PSK PSK Bulten KOMKAR Roja Nû Weşan / Yayın Link Arşiv
Dengê Kurdistan
PSK
PSK Bulten
KOMKAR
Roja Nû
Weşan/Yayın
Arşiv
Link
Pirs û Bersiv
Soru - Cevap
Webmaster
psk@kurdistan.nu
 
 

Terörden yakınanlar, terör ekenler...

Kemal Burkay

İstanbul’da meydana gelen son terör eylemleri (15 ve 20 Kasım) Türkiye’nin yanı sıra dünyada da büyük ses yaptı. Doğal olarak ve moda gereği herkes terörü ve teröristleri lanetliyor. Yanık, dokunaklı konuşmalar yapılıyor, gözyaşları dökülüyor.
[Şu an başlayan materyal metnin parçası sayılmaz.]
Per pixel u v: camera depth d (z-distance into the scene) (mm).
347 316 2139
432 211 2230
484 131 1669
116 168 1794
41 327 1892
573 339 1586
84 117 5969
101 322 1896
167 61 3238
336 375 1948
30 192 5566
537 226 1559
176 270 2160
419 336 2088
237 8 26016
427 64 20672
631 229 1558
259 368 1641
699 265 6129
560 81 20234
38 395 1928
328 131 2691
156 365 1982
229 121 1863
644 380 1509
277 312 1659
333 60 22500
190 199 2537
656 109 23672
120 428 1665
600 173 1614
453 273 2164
Bu işte herkes birbiriyle yarış halinde.

“Hangi düşünceyle ve gerekçeyle yapılırsa yapılsın terör onaylanamaz!” deniyor.

“Teröre teslim olmayacağız!” deniyor.

“Terör özgürlüğümüze, mutluluğumuza saldırıdır!” deniyor.

Güzel! Güzel de, şu soruları da sormak gerekmiyor mu:

Terör örgütleri niçin ve nasıl ortaya çıktılar? Onları ortaya çıkaran politik ve sosyal nedenler ne?

Hatta onları bizzat kurup, besleyip, semirtenler kim?..

Terörden çok şikayetçi olanlar, şimdi onu en ateşli biçimde lanetleyip kahrolmasını isteyenler, nedense bu soruları sorma gereğini duymuyorlar. Hatta “çok karıştırma, altından ....u çıkar!” misali, lafı buraya getirmek bile istemiyorlar…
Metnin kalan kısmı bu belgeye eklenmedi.